A mettere in guardia contro i pericoli che riguardano le soluzioni di robotica per l’industria è l’ultima ricerca realizzata in collaborazione tra Politecnico di Milano e Trend Micro Ftr e nata dalla collaborazione tra il laboratorio di sicurezza e architetture Necst, che coinvolge gli ingegneri Davide Quarta, Marcello Pogliani, Mario Polino sotto la supervisione del professor Stefano Zanero del Polimi e il team Ftr di Trend Micro rappresentato dall’ingegnere Federico Maggi.

L’idea di attacchi cyber contro i robot, spiega il rapporto, è molto più vicina alla realtà che alla fantascienza di quanto si possa pensare. I sistemi robotici nell’industria, spiegano gli esperti, “sono un ingranaggio vitale nei processi manifatturieri e presenti in ogni settore, dai chip in silicio alle autovetture, passando per le vetrerie o i produttori di merendine per esempio”. Secondo alcune stime nel 2018 il numero di robot nelle fabbriche di tutto il mondo raggiungerà quota 1,3 milioni, continuando a crescere negli anni successivi.
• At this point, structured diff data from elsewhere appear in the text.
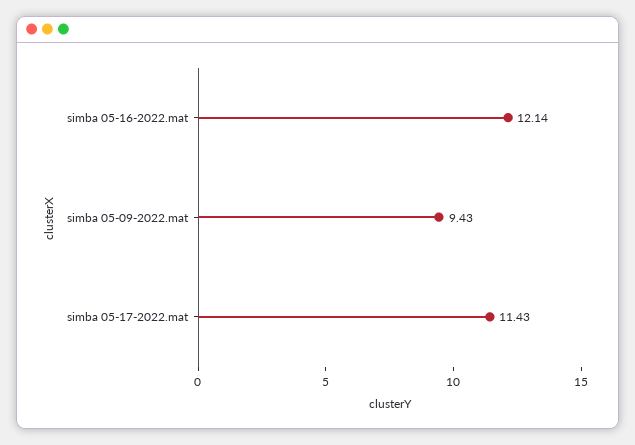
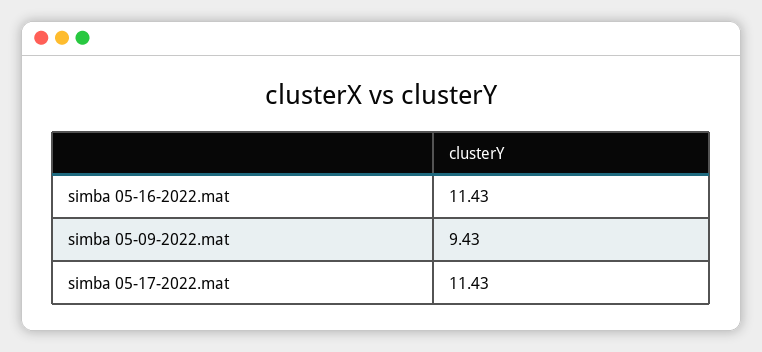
simba 05-16-2022.mat: 12.14 -> 11.43

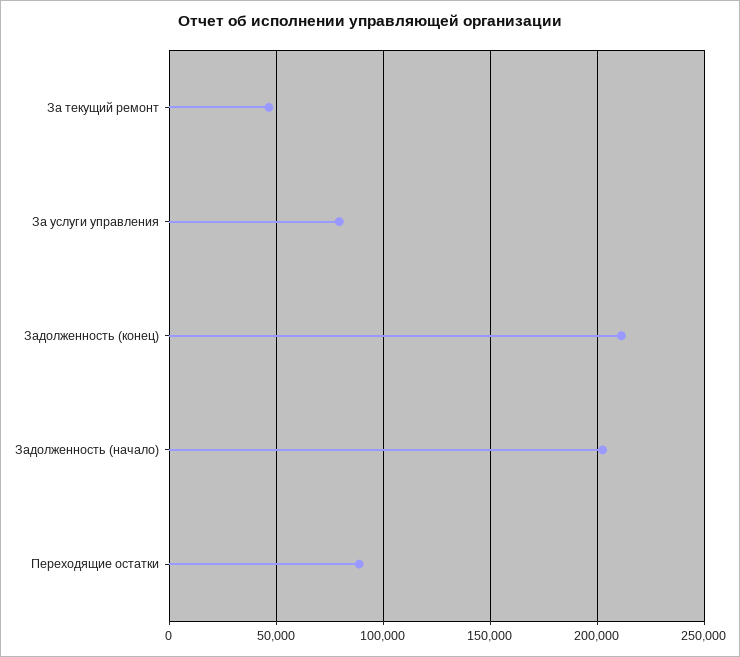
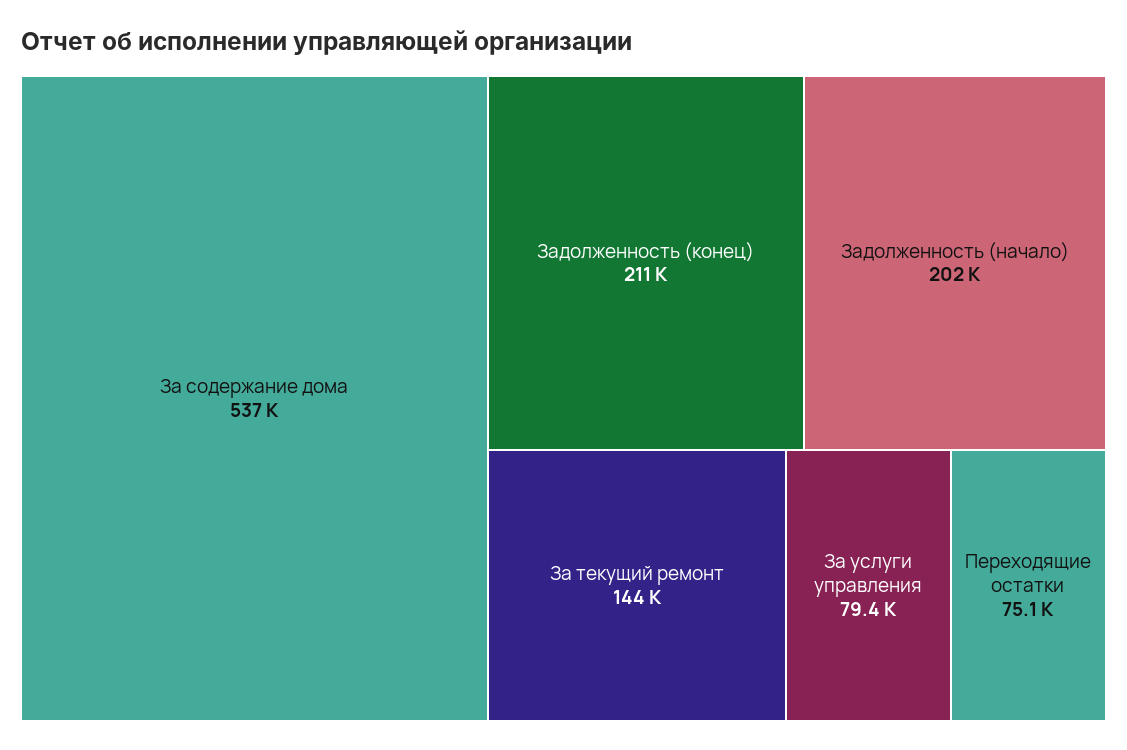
За текущий ремонт: 45000 -> 144000
Переходящие остатки: 90000 -> 75100
За содержание дома: none -> 537000

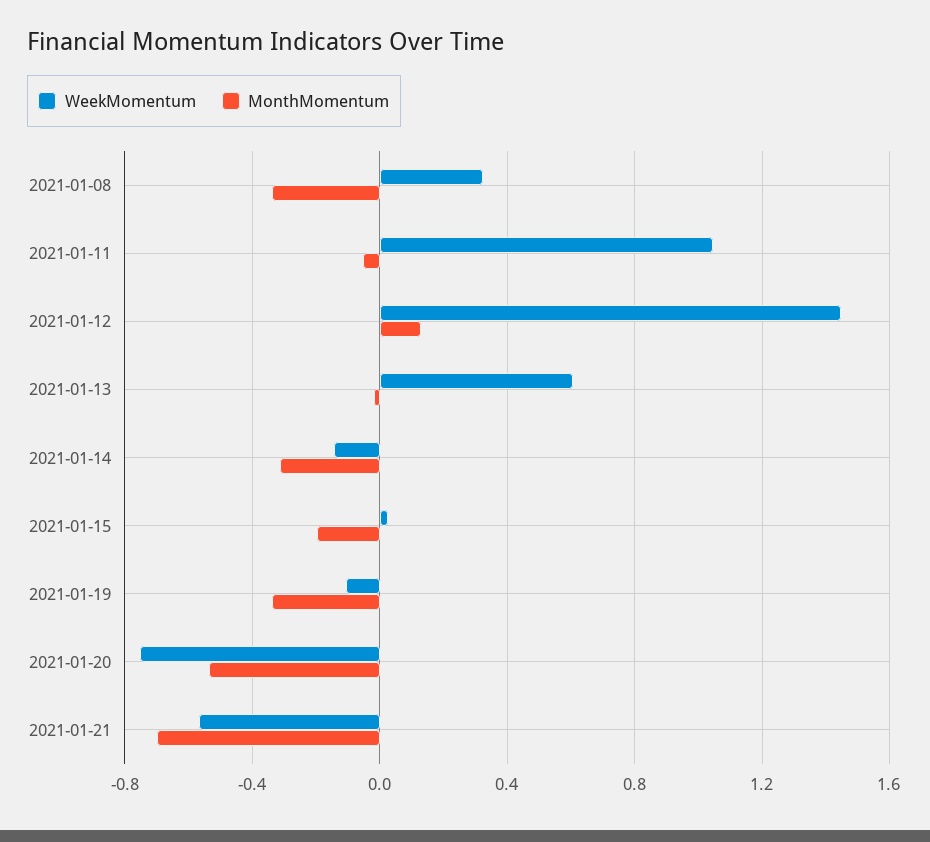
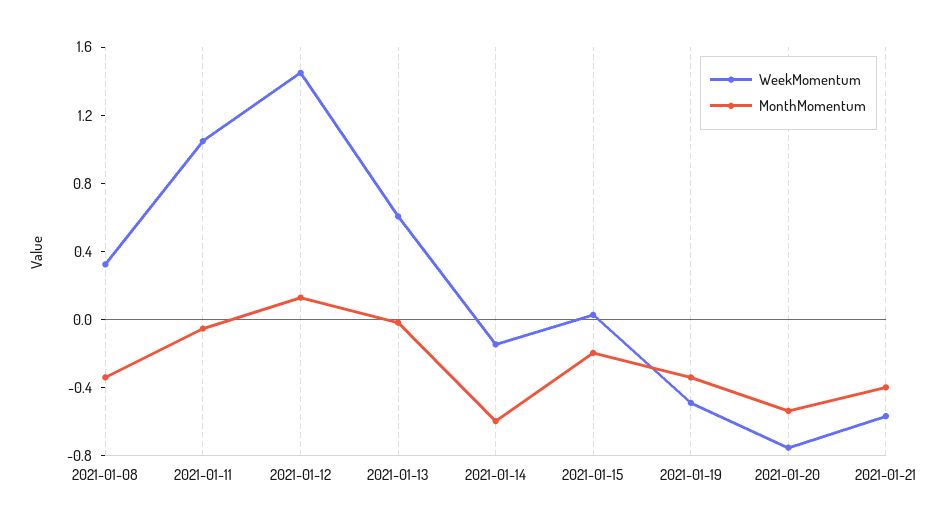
MonthMomentum, 2021-01-14: -0.3 -> -0.6
WeekMomentum, 2021-01-19: -0.1 -> -0.5
MonthMomentum, 2021-01-21: -0.7 -> -0.4

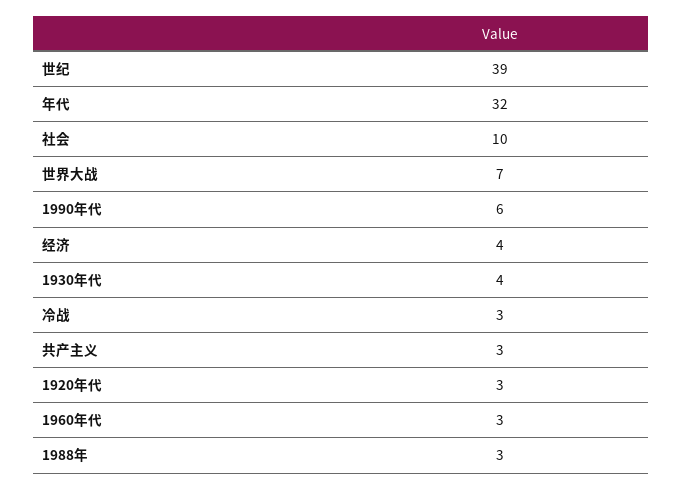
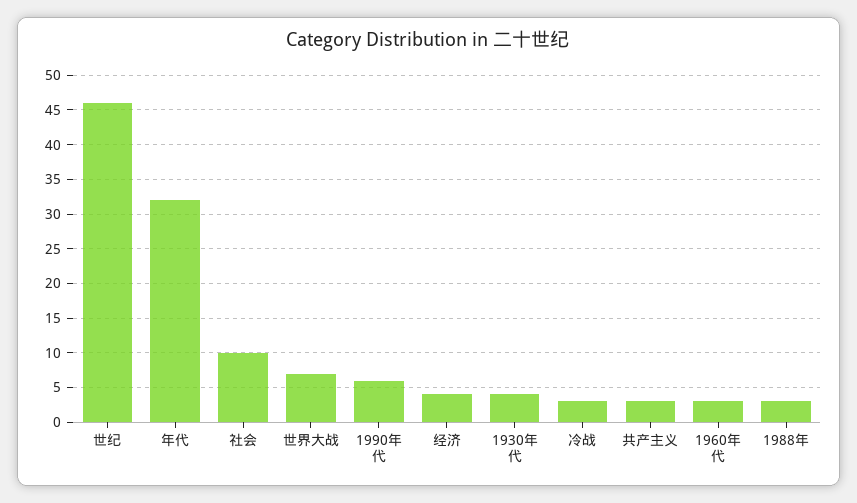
世纪: 39 -> 46
1920年代: 3 -> none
Ma nel momento in cui questi sistemi diventano sempre più intelligenti e interconnessi, avverte il report, crescerà la loro superficie di attacco. L’ecosistema composto da app, smartphone e altri punti di accesso informatico “è composto però da software obsoleti, basato su sistemi operativi vulnerabili e librerie non sempre aggiornate, scarso o scorretto utilizzo di crittografia, sistemi di autenticazione deboli, con credenziali predefinite che non possono essere cambiate facilmente”. Alcuni robot possono addirittura essere raggiunti direttamente da Internet, per il monitoraggio e la manutenzione a distanza. Ed essendo i robot progettati per interagire sempre più a stretto contatto con gli esseri umani non bisogna sottovalutare la possibilità che una attacco venga progettato anche per causare danni fisici ai lavoratori che utilizzano queste tecnologie.

“I risultati del nostro lavoro sono stati accolti positivamente dalla comunità scientifica – commentano i ricercatori -. Il tema della sicurezza dei sistemi cyber-fisici è di grande interesse e attualità e questo lavoro apre un nuovo filone specifico al suo interno”.

Gli scenari futuri, conclude il report, sono svariati: “creazione di danni fisici, sabotaggio di prodotti, esfiltrazione di segreti industriali, fino alle richieste di riscatto avanzate dall’aggressore in cambio di rivelare in quali unità di prodotto egli ha silenziosamente introdotto micro-difetti”. Per tutelarsi, sottolineano gli esperti, “è necessario un approccio e uno sforzo olistico che richiede il sostegno e la partecipazione di tutti gli stakeholder, inclusi i vendor di security e gli sviluppatori di software e questo va oltre il migliorare semplicemente la qualità dei software embedded”.